**Exercise:** Your answer should consist of the lines holding "different", copied from the material below.

**Records provided:**
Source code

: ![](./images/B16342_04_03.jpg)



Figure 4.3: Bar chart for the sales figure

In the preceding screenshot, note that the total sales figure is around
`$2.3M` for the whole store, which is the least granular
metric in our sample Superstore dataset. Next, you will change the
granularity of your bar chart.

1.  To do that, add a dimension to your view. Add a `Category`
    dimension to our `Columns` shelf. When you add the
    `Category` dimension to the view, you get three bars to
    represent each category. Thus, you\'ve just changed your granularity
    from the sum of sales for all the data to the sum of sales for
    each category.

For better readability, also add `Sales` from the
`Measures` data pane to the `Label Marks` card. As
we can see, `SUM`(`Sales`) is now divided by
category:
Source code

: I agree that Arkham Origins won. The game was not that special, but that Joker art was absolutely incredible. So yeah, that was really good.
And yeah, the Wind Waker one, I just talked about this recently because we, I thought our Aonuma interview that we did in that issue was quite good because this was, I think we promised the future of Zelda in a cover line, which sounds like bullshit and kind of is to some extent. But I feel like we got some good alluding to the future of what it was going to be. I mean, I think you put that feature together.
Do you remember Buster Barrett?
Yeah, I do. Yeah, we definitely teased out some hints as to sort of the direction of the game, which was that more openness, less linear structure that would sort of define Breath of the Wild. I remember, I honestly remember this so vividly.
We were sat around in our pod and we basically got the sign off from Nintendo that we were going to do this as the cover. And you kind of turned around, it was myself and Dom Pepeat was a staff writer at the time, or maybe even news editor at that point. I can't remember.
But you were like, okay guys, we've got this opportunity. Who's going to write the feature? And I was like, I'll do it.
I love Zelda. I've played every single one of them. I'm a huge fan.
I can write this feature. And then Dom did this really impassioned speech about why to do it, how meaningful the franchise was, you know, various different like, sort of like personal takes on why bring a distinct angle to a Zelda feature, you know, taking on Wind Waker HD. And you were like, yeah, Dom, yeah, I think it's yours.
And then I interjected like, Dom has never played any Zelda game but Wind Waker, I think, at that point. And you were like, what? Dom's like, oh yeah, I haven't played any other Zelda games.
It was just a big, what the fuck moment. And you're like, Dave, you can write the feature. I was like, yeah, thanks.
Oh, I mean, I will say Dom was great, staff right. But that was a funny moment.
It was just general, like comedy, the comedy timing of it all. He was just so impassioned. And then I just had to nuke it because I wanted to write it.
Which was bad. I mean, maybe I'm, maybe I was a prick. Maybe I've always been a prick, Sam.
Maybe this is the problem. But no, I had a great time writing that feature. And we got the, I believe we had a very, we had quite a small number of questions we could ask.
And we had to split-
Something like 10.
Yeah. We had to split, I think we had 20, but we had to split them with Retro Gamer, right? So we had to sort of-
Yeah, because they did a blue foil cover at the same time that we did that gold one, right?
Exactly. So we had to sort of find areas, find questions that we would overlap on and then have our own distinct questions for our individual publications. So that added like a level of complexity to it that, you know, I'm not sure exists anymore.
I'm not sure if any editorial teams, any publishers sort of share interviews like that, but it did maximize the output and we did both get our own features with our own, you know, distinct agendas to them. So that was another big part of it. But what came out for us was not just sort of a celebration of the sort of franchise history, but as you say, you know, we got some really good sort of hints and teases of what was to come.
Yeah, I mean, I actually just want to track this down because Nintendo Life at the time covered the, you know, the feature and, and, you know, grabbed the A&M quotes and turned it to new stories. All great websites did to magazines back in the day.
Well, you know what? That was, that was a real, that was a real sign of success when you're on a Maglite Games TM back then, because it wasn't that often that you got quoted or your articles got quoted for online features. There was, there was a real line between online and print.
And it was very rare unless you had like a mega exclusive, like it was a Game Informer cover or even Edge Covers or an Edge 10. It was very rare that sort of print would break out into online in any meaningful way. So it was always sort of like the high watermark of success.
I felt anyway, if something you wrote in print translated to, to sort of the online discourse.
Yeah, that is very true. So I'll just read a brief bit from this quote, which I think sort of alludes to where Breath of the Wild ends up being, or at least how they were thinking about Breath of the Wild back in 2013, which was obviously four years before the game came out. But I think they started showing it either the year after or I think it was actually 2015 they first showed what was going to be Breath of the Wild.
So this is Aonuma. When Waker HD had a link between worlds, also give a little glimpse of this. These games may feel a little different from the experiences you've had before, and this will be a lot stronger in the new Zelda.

**Exercise output:**
I can write this feature. And then Dom did this really impassioned speech about why to do it, how meaningful the franchise was, you know, various different like, sort of like personal takes on why bring a distinct angle to a Zelda feature, you know, taking on Wind Waker HD. And you were like, yeah, Dom, yeah, I think it's yours.
So this is Aonuma. When Waker HD had a link between worlds, also give a little glimpse of this. These games may feel a little different from the experiences you've had before, and this will be a lot stronger in the new Zelda.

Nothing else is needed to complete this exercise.